The Next Generation Award gives entrants a platform on which to build or develop a career in the automotive industry, with several past winners and finalists having gone on to successful careers in the sector over the past decade.
As part of the winner’s prize, Campbell will undertake five month’s work experience with the award’s sponsors, including Horiba MIRA, Jaguar Land Rover, McLaren Automotive, Nissan and Toyota.
Campbell said: “I’m overwhelmed to have been chosen as the winner of this year’s Autocar-Courland Next Generation Award. The Next Generation has rewarded a succession of inspiring innovations over the past 10 years, and it is a great honour to have been selected to join that list.
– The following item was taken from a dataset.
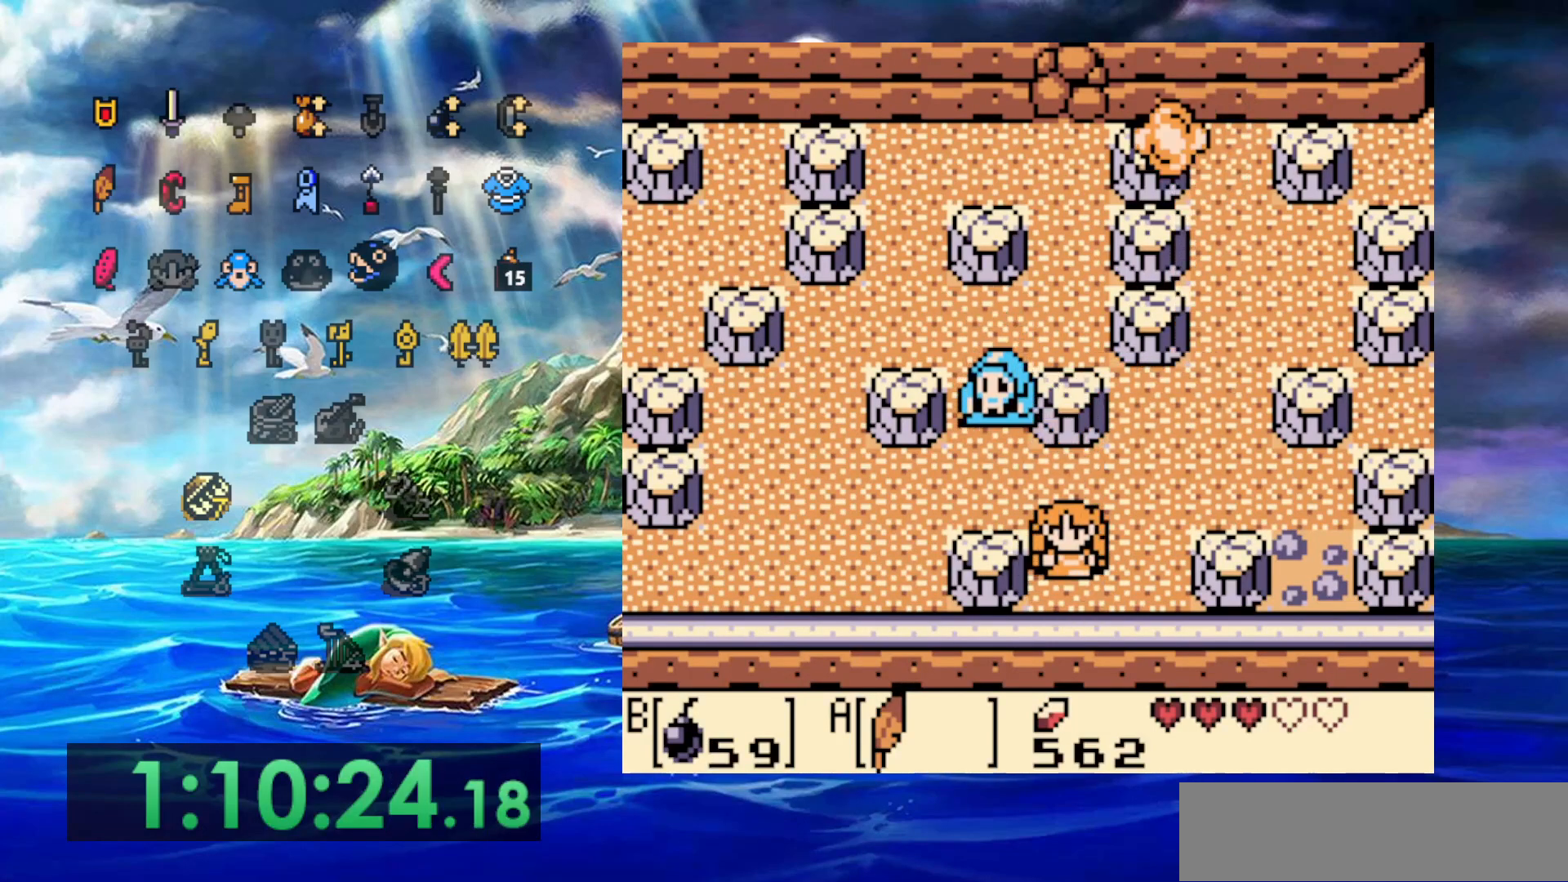
{"dt_ms": 500, "buttons": [], "events": [[33, "A", "up"], [83, "A", "down"], [167, "A", "up"], [233, "A", "down"], [317, "A", "up"], [383, "A", "down"], [450, "A", "up"]]}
“As a car enthusiast, it is with great excitement that I will be starting my work experience with some of the biggest names in the industry. I can’t wait to get stuck in and become fully immersed in the automotive world.”
Daniel Wilcox, a first-year automotive engineering student at Cardiff University, was applauded for his idea to create a double pulsating hazard light that would make it easier to distinguish from a turn signal.
Advertising graduate Robert Cameron came up with the idea of a web-based system that would allow consumers to realistically compare their current car’s performance against a new vehicle.
Courland Automotive’s global managing partner Martin Bohling said: “We’ve reached a huge milestone with the Next Generation Award having now run for a decade.
"In the last 10 years, we’ve seen some incredible entries, and have witnessed some very talented people find their way into the automotive industry. ”
Pictured: (L) Lewis Campbell, Robert Cameron, Daniel Wilcox.